Jonathan teaches the only comics course offered at CUNY’s twenty-four campuses, and has been featured in the Washington Post and on NPR holding forth about graphic novels, their evolution, and their increasing centrality within popular culture.
Though Jonathan’s official tenure with the Discussion Group on Comics and Graphic Narratives ended in 2011, he too has generously continued to help with 2012-2013 programming as the Discussion Group finds its sea legs. In fact he chaired 2012’s panel on “The Material History of Spider-Man.” Thanks, Jonathan!
Isaac Cates (2010-2012)
Isaac Cates teaches at the University of Vermont. He has published essays (or has essays forthcoming) on Daniel Clowes, Chris Ware’s diagrams, James Kochalka and diary comics, the collaborations of Neil Gaiman and Dave McKean, and superhero comics. He has also presented conference papers on Will Eisner, Jack Jackson, Rick Geary, Alan Moore, and George Herriman.

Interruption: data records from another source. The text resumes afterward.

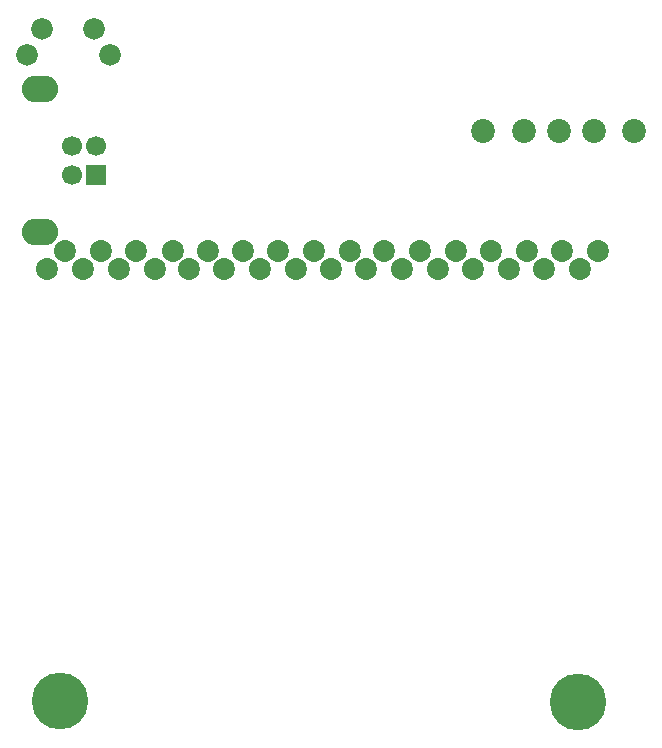
<source format=gbr>
%TF.GenerationSoftware,KiCad,Pcbnew,(6.0.2)*%
%TF.CreationDate,2022-07-19T18:02:22-05:00*%
%TF.ProjectId,REF1512B,52454631-3531-4324-922e-6b696361645f,rev?*%
%TF.SameCoordinates,Original*%
%TF.FileFunction,Soldermask,Bot*%
%TF.FilePolarity,Negative*%
%FSLAX46Y46*%
G04 Gerber Fmt 4.6, Leading zero omitted, Abs format (unit mm)*
G04 Created by KiCad (PCBNEW (6.0.2)) date 2022-07-19 18:02:22*
%MOMM*%
%LPD*%
G01*
G04 APERTURE LIST*
%ADD10R,1.700000X1.700000*%
%ADD11C,1.700000*%
%ADD12O,3.090000X2.250000*%
%ADD13C,1.860000*%
%ADD14C,2.020000*%
%ADD15C,1.830000*%
%ADD16C,4.800000*%
G04 APERTURE END LIST*
D10*
%TO.C,J4*%
X129967000Y-75166000D03*
D11*
X129967000Y-72666000D03*
X127967000Y-72666000D03*
X127967000Y-75166000D03*
D12*
X125257000Y-79936000D03*
X125257000Y-67896000D03*
%TD*%
D13*
%TO.C,J2*%
X172479500Y-81608000D03*
X170933000Y-83116000D03*
X169464600Y-81607900D03*
X167916500Y-83114000D03*
X166446500Y-81608000D03*
X164900500Y-83116000D03*
X163432100Y-81607900D03*
X161882500Y-83115000D03*
X160456500Y-81609000D03*
X158907700Y-83116000D03*
X157399600Y-81607900D03*
X155847500Y-83116000D03*
X154383300Y-81607900D03*
X152833500Y-83116000D03*
X151447500Y-81607000D03*
X149896500Y-83117000D03*
X148426500Y-81608000D03*
X146881500Y-83115000D03*
X145412500Y-81609000D03*
X143864500Y-83117000D03*
X142396500Y-81607000D03*
X140851500Y-83115000D03*
X139418500Y-81606000D03*
X137874500Y-83116000D03*
X136483500Y-81611000D03*
X134932500Y-83114000D03*
X133387500Y-81609000D03*
X131880500Y-83116000D03*
X130373500Y-81609000D03*
X128866500Y-83124000D03*
X127351500Y-81609000D03*
X125848000Y-83116000D03*
%TD*%
D14*
%TO.C,J3*%
X166227000Y-71435000D03*
X169200000Y-71438000D03*
X172103000Y-71437000D03*
X162770000Y-71437000D03*
X175552000Y-71439000D03*
%TD*%
D15*
%TO.C,SW1*%
X124097000Y-64952000D03*
X125370000Y-62809000D03*
X129821000Y-62769000D03*
X131127000Y-64952000D03*
%TD*%
D16*
%TO.C,REF2*%
X170787000Y-119748000D03*
%TD*%
%TO.C,REF1*%
X126923000Y-119706000D03*
%TD*%
M02*

</source>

He also writes on Modernist and contemporary poetry, including essays on Louise Glück and Robinson Jeffers. His poems have appeared in 32 Poems, Southern Poetry Review, Southwest Review, Hayden’s Ferry Review, Unsplendid, and other publications.He was the co-editor of the recent volume Daniel Clowes: Conversations, and he is at work on a monograph about the graphic novel for Yale University Press.
He has been teaching literature courses on the graphic novel since the fall of 2001.
Isaac served as Chair of the Discussion Group on Comics and Graphic Narratives for MLA 2011. Though his official tenure with the Group ended in 2012, he has generously continued to lend advice and support. Thanks, Isaac!